Indie Snapshot: The Queen of Versailles

Lauren Greenfield's new documentary The Queen of Versailles begins like a promo for the next big Bravo reality serial... call it, Timeshare Royalty. In this case, the subjects who are opening their lives (and their two houses) to the camera are David and Jackie Siegel, who up until recently were one of the wealthiest couples in Florida, if not the nation. David Siegel made his fortune via the timeshare titan Westgate Resorts, which offers lavish condo units to prospective part-time owners. Following two previous failed marriages, he wed former model (and diploma-carrying computer engineer) Jackie in 2000 and four years later they started construction on their dream house: a 90,000 square foot estate modeled after the Parisian palace for which it's named: Versailles.
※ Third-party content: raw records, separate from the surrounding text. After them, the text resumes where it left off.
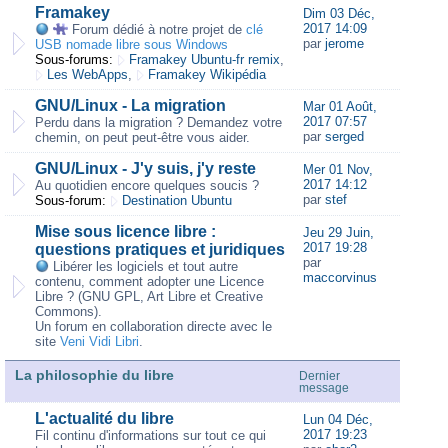
Framakey
Dim 03 Déc,
2017 14:09
Forum dédié à notre projet de
clé
par
jerome
USB nomade libre sous Windows
Sous-forums:
Framakey Ubuntu-fr remix
,
Les WebApps
,
Framakey Wikipédia
GNU/Linux - La migration
Mar 01 Août,
2017 07:57
Perdu dans la migration ? Demandez votre
par
serged
chemin, on peut peut-être vous aider.
GNU/Linux - J'y suis, j'y reste
Mer 01 Nov,
2017 14:12
Au quotidien encore quelques soucis ?
par
stef
Sous-forum:
Destination Ubuntu
Mise sous licence libre :
Jeu 29 Juin,
2017 19:28
questions pratiques et juridiques
par
Libérer les logiciels et tout autre
maccorvinus
contenu, comment adopter une Licence
Libre ? (GNU GPL, Art Libre et Creative
Commons).
Un forum en collaboration directe avec le
site
Veni Vidi Libri
.
La philosophie du libre
Dernier
message
L'actualité du libre
Lun 04 Déc,
2017 19:23
Fil continu d'informations sur tout ce qui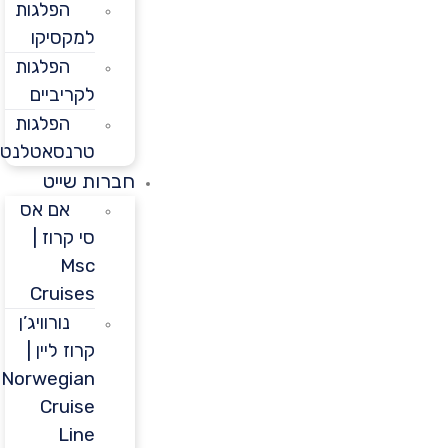
הפלגות
למקסיקו
הפלגות
לקריביים
הפלגות
טרנסאטלנטיות
חברות שייט
אם אס
סי קרוז |
Msc
Cruises
נורוויג’ן
קרוז ליין |
Norwegian
Cruise
Line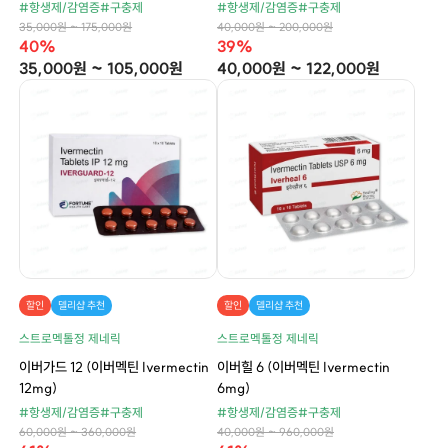
#항생제/감염증
#구충제
#항생제/감염증
#구충제
35,000원 ~ 175,000원
40,000원 ~ 200,000원
40%
39%
35,000원 ~ 105,000원
40,000원 ~ 122,000원
할인
델리샵 추천
할인
델리샵 추천
스트로멕톨정 제네릭
스트로멕톨정 제네릭
이버가드 12 (이버멕틴 Ivermectin
이버힐 6 (이버멕틴 Ivermectin
12mg)
6mg)
#항생제/감염증
#구충제
#항생제/감염증
#구충제
60,000원 ~ 360,000원
40,000원 ~ 960,000원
If this actually were a Bravo series, it would probably follow the comical misadventures and manufactured drama of the Siegels and their large brood (their pack includes eight children and a gaggle of nannies and maids) as they spend their lavish wealth and transform Versailles from a construction pit into an inhabitable home. But that sunny prologue is just a set-up for the real meat of the story: what happens when the life we've so carefully constructed for ourselves suddenly comes crashing down? Which brings us to the events of September 2008; after decades of printing money, Westgate is severely impacted by the onset of the American financial crisis. Suddenly cash is flowing out of the company faster than it's flowing in, followed by layoffs and threats of bankruptcy. As he's downsizing his company, David and Jackie are also forced to downsize their personal lives. Nannies are let go, commercial airline seats are booked rather than private jets and, most importantly, construction on Versailles is halted and the entire property is put up for sale.

While the Siegels aren't in any danger of joining the ranks of the 99 percent overnight, the shift in their fortunes jars them out of their complacency and they react to the unfolding situation in vastly different ways. Already an aloof man, David withdraws even further into himself, hunkering down in his office and engaging in family contact only when it's absolutely necessary. His stated interest is keeping his company afloat, but one also gets the sense that there's a certain degree of shame that keeps him isolated -- as if he's loath to reveal the precariousness of their comfortable existence to his wife and especially their children lest they blame him. Jackie, meanwhile, takes it upon herself to keep the family's spirits upbeat; having come from a lower middle-class existence herself, she makes a point of acting as if she understands what it means to live on a budget. But the reality is that since marrying David, she's grown accustomed to the trappings of luxury and no longer entirely understands what life is like outside that bubble. (In one telling moment, she asks the agent at an airport rental car agency whether the vehicle comes with a driver.) She also still splurges on clothes and cosmetic procedures, both for her own comfort and out of a deep-seated fear that she might join the ranks of David's other ex-wives if she doesn't keep herself as well-appointed as one of his condo units. (And, based on the way that we see him brazenly flirting with various beauty queens -- not to mention his "jokes" about trading Jackie in for two younger wives -- those fears do seem to have a basis in reality.)

Greenfield's camera takes all of this in with a minimum of editorializing and more empathy than you might expect or that the Siegels perhaps deserve. The Queen of Versailles doesn't ask you to sympathize with their plight in a "Rich People... They're Just Like Us!"-style approach. But it also doesn't overtly condemn them for their excesses or take delight in the way that Siegel winds up being screwed over by the economic practices of some of the very elected officials he boasts about having put into office. The fact that David Siegel has gone so far as to file a defamation suit against Greenfield for the film is more than a little surprising since, all things considered, he comes out looking like more like an egotistical, but savvy entrepreneur rather than a money-hungry monster a la Gordon Gekko. (On the other hand, as a recent New York Times story indicated, Greenfield did make a few questionable choices in the way she constructed the movie's timeline that he might have grounds for complaint about, if not necessarily legal action.) Compulsively watchable from start to finish, The Queen of Versailles chips away at the aspirational fantasy that drives those Bravo shows, slowly, steadily allowing reality to slip through the cracks.